CTAI, a joint venture company between Nexter Systems of France and BAE Systems of the UK, is now in full-scale production of the 40mm Cased Telescoped Armament System (CTAS), which is the largest medium calibre weapon programme in Europe.
Production 40mm CTAS have been delivered to the UK for installation in the General Dynamics Land Systems UK Ajax tracked reconnaissance vehicle and the Lockheed Martin UK upgraded Warrior for the British Army.
First weapons have been delivered to Nexter Systems for installation in the prototypes of the Jaguar (6x6) reconnaissance vehicles for the French Army. These are expected to be followed by 248 (110+138) production vehicles as the replacement for the currently deployed AMX-10RC and Sagaie armoured cars. For all of these applications, the CTAS is installed in a manned turret, but it can also fit in an unmanned turret such as the Nexter Systems T40.
Already qualified are the 40mm armour-piercing fin stabilised discarding sabot-tracer (APFSDS-T) and target practice-tracer (TP-T). These are being followed by target practice reduced range-tracer (TPRR-T), general purpose round-point detonating-tracer (GPR-PD-T) and general purpose round-airburst-tracer (GPR-AB-T) and, in the longer term, the anti-aerial airburst-tracer (A3B-T).
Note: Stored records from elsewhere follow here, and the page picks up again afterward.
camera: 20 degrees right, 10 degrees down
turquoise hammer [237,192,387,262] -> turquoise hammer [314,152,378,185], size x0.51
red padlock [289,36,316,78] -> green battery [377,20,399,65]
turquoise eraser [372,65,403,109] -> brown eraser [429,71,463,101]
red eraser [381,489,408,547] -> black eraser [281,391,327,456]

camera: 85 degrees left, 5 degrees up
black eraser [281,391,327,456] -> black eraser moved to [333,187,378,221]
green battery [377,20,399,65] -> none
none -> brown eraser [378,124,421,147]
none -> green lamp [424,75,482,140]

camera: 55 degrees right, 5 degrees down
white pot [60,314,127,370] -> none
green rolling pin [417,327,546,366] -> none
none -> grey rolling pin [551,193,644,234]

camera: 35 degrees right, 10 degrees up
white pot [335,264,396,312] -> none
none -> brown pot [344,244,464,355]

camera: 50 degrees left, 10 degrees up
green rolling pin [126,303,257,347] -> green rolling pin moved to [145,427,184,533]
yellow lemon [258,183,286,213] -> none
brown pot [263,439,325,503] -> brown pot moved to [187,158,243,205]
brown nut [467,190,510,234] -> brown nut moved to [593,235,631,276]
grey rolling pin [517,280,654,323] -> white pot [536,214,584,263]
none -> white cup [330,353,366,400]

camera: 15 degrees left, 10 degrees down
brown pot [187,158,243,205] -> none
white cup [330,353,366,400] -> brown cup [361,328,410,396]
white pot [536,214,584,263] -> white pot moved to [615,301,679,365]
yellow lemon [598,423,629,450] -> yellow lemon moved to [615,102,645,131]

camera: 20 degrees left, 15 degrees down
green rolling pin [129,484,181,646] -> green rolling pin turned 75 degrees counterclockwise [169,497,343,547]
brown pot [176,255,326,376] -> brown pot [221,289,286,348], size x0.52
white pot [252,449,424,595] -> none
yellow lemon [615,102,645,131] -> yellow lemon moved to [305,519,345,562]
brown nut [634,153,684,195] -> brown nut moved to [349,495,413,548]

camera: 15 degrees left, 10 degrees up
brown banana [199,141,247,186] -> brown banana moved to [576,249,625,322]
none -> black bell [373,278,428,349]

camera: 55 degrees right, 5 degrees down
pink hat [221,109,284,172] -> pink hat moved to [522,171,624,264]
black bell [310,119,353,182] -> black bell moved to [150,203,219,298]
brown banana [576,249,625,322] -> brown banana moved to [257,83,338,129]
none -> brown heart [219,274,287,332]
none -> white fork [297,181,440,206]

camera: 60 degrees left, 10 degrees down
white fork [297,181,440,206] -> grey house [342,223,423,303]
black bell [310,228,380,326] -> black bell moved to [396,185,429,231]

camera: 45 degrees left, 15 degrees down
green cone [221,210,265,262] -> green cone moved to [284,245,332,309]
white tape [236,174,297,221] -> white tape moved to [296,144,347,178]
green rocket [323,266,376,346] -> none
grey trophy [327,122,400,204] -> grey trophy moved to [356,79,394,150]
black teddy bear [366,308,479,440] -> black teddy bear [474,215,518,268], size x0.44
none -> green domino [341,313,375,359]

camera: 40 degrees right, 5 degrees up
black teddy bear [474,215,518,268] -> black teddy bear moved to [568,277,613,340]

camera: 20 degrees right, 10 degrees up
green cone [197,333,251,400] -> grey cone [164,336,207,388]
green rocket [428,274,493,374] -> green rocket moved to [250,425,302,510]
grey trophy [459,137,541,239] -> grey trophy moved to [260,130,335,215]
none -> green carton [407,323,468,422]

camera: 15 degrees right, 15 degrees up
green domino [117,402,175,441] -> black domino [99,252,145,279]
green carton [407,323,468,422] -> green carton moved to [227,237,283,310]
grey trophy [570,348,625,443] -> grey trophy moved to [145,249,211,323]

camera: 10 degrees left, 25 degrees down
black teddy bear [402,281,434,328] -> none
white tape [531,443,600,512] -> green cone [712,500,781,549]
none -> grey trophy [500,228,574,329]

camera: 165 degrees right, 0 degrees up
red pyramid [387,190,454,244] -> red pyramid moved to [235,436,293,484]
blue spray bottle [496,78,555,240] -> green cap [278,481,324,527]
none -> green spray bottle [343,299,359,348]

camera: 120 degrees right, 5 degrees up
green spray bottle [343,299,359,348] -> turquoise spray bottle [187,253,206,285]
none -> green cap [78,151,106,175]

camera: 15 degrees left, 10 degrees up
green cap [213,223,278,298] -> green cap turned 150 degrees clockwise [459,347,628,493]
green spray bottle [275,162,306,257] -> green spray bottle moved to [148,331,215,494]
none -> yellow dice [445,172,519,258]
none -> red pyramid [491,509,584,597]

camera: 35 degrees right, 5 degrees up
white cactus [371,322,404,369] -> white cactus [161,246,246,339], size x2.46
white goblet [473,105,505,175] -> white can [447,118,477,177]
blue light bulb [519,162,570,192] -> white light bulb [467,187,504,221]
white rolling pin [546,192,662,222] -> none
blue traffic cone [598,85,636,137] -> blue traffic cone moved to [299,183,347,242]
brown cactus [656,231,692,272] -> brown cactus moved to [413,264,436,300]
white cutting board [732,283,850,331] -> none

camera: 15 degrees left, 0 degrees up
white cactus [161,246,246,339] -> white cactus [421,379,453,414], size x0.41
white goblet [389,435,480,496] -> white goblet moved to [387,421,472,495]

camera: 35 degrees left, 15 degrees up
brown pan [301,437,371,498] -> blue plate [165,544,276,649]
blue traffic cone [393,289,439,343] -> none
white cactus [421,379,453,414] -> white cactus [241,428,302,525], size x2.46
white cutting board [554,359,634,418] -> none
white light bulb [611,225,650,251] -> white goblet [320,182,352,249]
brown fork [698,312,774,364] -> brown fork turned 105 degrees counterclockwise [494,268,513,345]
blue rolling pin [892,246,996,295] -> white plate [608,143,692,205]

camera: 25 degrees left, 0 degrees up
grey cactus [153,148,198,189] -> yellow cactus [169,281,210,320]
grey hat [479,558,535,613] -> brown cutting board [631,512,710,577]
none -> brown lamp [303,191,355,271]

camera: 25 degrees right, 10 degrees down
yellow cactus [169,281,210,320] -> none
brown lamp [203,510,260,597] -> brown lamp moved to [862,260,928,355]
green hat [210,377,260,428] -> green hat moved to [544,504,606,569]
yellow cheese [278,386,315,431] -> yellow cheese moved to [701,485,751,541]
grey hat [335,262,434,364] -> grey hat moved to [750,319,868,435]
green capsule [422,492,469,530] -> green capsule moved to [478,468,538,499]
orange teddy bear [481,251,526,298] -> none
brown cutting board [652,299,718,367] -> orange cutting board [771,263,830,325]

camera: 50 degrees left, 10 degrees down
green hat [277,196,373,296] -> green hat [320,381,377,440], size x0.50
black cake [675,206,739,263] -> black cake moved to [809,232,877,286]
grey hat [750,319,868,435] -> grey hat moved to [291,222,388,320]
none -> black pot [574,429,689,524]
Although originally developed for land-based applications, the 40mm CTAS is also now being promoted for other applications, with the first of these being naval. It is the main armament of the proposed RAPIDSeaGuardian multi-role weapon from Thales. This leverages the RAPIDFIRE truck (6x6) self-propelled mobile air defence gun system originally developed to meet the requirements of Saudi Arabia and it has already undergone successful trials. Mounted on top of the remote-controlled RAPIDSea - Guardian is the stabilised sensor pod that includes infrared and day sights and a laser rangefinder.